Work order 1: Please set down, word for word, the part of the passage on random byte generation that opens with the words containing "This function essentially" and closes with "will stay 0.".
Work order 2: According to the passage on random byte generation, how often does the sequence repeat?

Exercise text:
● ● ● ●

This function essentially takes whatever data has in previous step and, using one of the maximum sequence length polynomials, calculates the next random byte. However, if you run it as such you might or might not get anything other than 0. Why? Well, pesky sequence has one blind spot - number 0. You can get any 255 byte sequence assuming it does not contain 0. If data becomes 0, it will stay 0.

Knowing this, one might be tempted to simply initialize data to some number and call it a day. Indeed, that would work for many applications that use 8-bit PIC. However, there are two things to have in mind: sequence will repeat every 255 bytes and random number sequence will be exactly the same on every startup.

● ● ● ●

Extracted information:
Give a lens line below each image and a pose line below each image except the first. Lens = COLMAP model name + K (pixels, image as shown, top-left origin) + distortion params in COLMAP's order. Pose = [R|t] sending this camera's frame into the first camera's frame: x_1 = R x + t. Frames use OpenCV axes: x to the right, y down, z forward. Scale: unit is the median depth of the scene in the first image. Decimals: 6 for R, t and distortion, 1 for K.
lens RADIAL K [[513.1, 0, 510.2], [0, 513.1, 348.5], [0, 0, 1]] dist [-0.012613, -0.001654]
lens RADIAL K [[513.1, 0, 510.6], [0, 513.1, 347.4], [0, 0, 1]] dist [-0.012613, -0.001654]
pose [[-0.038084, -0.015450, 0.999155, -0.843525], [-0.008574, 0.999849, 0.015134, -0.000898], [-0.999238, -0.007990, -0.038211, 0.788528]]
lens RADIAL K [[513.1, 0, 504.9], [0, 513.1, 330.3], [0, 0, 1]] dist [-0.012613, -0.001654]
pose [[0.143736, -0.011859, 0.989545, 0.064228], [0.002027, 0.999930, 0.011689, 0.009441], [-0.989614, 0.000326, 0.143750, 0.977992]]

● ● ● ●

Exercise answer 1:
This function essentially takes whatever data has in previous step and, using one of the maximum sequence length polynomials, calculates the next random byte. However, if you run it as such you might or might not get anything other than 0. Why? Well, pesky sequence has one blind spot - number 0. You can get any 255 byte sequence assuming it does not contain 0. If data becomes 0, it will stay 0.

Exercise answer 2: Every 255 bytes.